The urban-suburban-rural divide in politics (along with the education level of a particular area) grew more polarized in 2016, and comparing those trends to what we observe in 2018 in ME-02 can tell an important story about how political trends changed in this district in 2018. In the figure below, we plot Catalist’s support estimates among white voters aggregated by Census tract against population density.2Nationally, as we can see that most of the district falls below the 20th percentile of density, making it quite rural according to out metrics, around 85% rural in our categorization.
In the plot below, on the left, we can see another illustration of the trends that have changed over time in this district. For example, in 2012, Obama broke even in terms of vote margin, on average, in every precinct in the district. That was not the case for Clinton in 2016, where she broke even in the district, on average, in Census tracts that were only slightly above the national average in terms of population density. However, in 2018, Golden got over 50% of the vote, on average, in Census tracts that were extremely rural (in the bottom 15 percent of census tract density nationally), performing much better than Clinton did in the sparsely populated parts of the district. This is in line with the education numbers we presented above, and show that Democrats are still underwater with rural voters, but much less so than in the past. These patterns are reflected in the graph on the right side of the plot below. 2016 represented a large underperformance compared to 2012, illustrated by the black line that is in the bottom (negative) portion of the graph, however, there is less underperformance in the denser areas of the district to the right. In 2018, this same pattern persisted with less underperformance in the denser areas of the district, but with a much higher overall level of Democratic performance overall.

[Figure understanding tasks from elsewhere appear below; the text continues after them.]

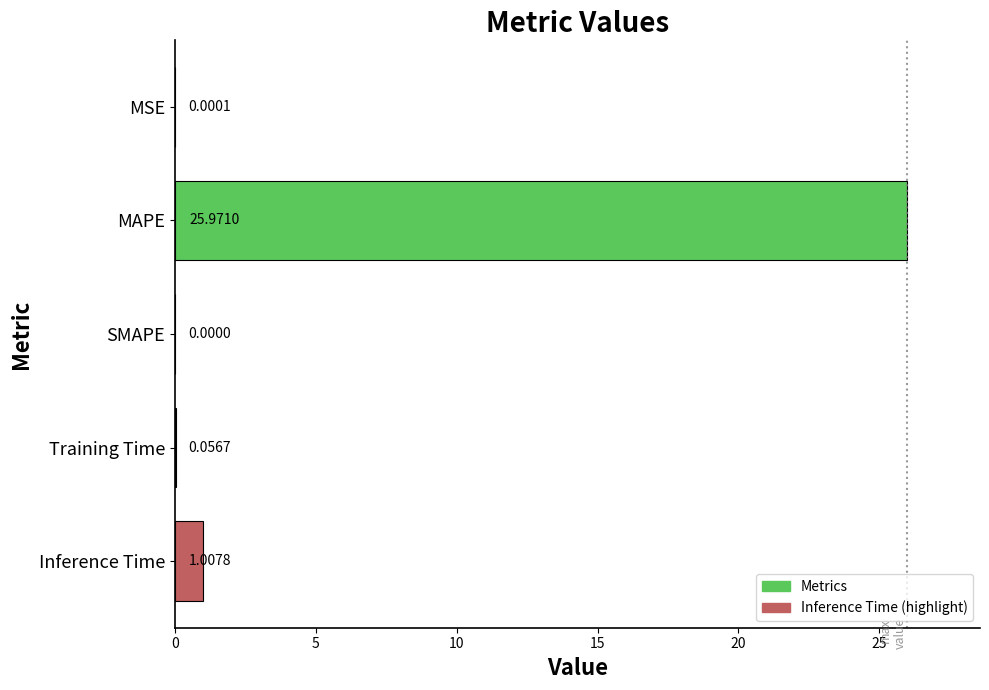

At which category does the chart reach its peak across all series?

MAPE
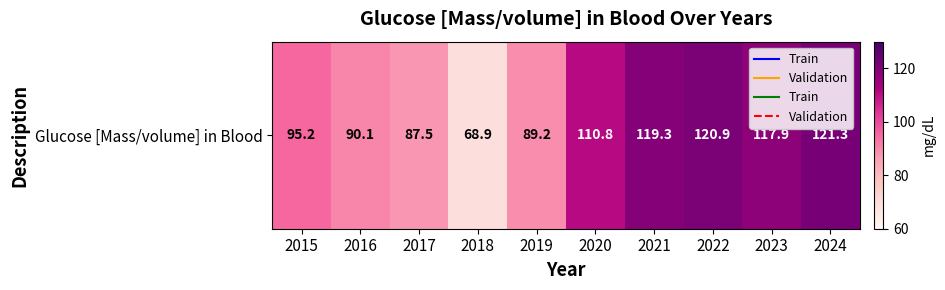

Which category has the lowest value across all series?

2018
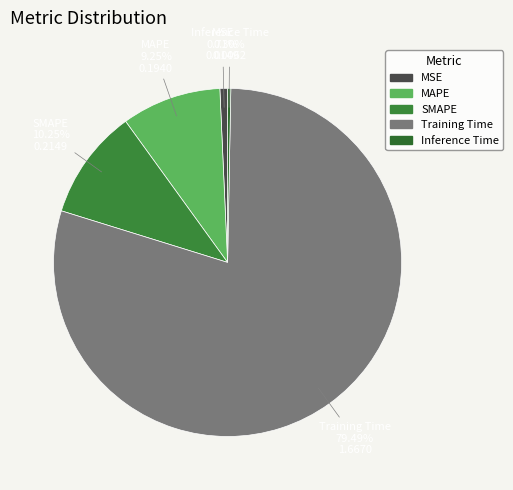

How many segments does this pie chart have?

5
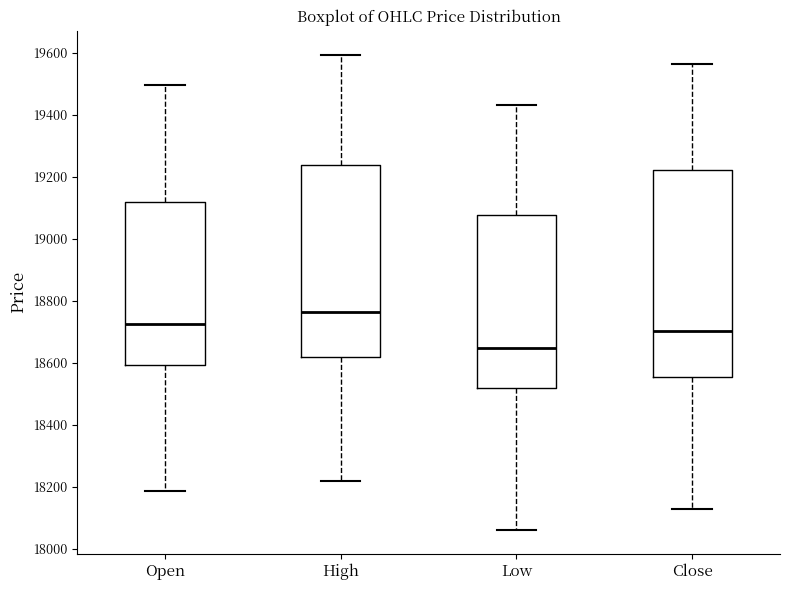

Comparing the boxes themselves (not the whiskers), which one is the tallest?

Close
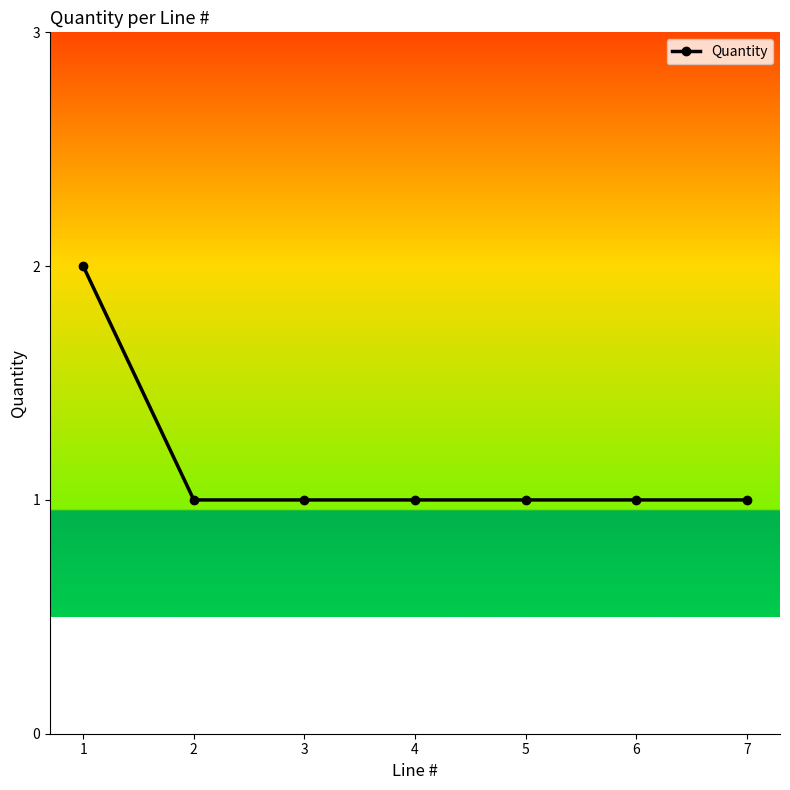

Count the values in the range 1 to 2.

7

Golden won despite a more characteristically “midterm” environment, whereas most other parts of the country showed electorates more similar to presidential election years
According to Catalist estimates, the electorate in ME-02 was slightly older than it was in 2014, despite it being moderately more favorable in partisan turnout compared to 2014 (and a wash compared to 2016). The trends we see in voter turnout related to age compare strongly with what my colleagues observed in North Dakota and other older, less diverse states. As was the case in that state, in 2018, ME-02’s electorate was the oldest seen going back to at least 2006.3These numbers (as in North Dakota) are less striking when looking at the median or average age than at standard age groupings. These changes have more to do with the midterm environment interacting with an aging baby-boomer cohort that is starting to cross the threshold between the 50–64 and 65+ categories. This is consistent with other data that is less well appreciated, showing an increasingly aging citizen population, which will likely be even older when examining the voting population.
When we look at the plots below we can see that trends in voter turnout related to your generational cohort show more predictable trends and patterns, but when we change at age at the time of the election as opposed to birth year, we can see the clear evidence that the electorate, in just four years, has indeed gotten older and will continue to do so for quite some time due to the big influence of the baby boomer generation.
In ME-02, voter turnout looked more similar to past midterms than it did to a presidential election when it came to voter turnout, diverging with what we have observed in other states Catalist has profiled, as well as nationally. In part, this has to do with the fact that voter turnout, at least in demographic terms is much more stable in this district across years than it is in other parts of the country.
Golden ran ahead of Clinton evenly from the coast all the way inland, as opposed to running up the score only in particular areas
Examining the data from a geographic as opposed to a demographic lens, we see Golden outperforming Clinton’s vote share across the board — including in rural, suburban, and urban areas, and inland as well as on the coasts. This is different from what we saw in a race like the Georgia Governor’s race where Democrat Stacy Abrams did considerably better in “swingy” precincts and underperformed in Republican areas.
We can see the partisan dynamics of the district at play in the map below as well. In what is a well-known fact to followers of Maine politics, the coastal portions of the district and areas surrounding the larger towns in the district are more reliably Democratic than the further inland and rural parts of the district. However, as we saw in the plot above, overperformance was relatively uniform (with, as always, a few small outliers).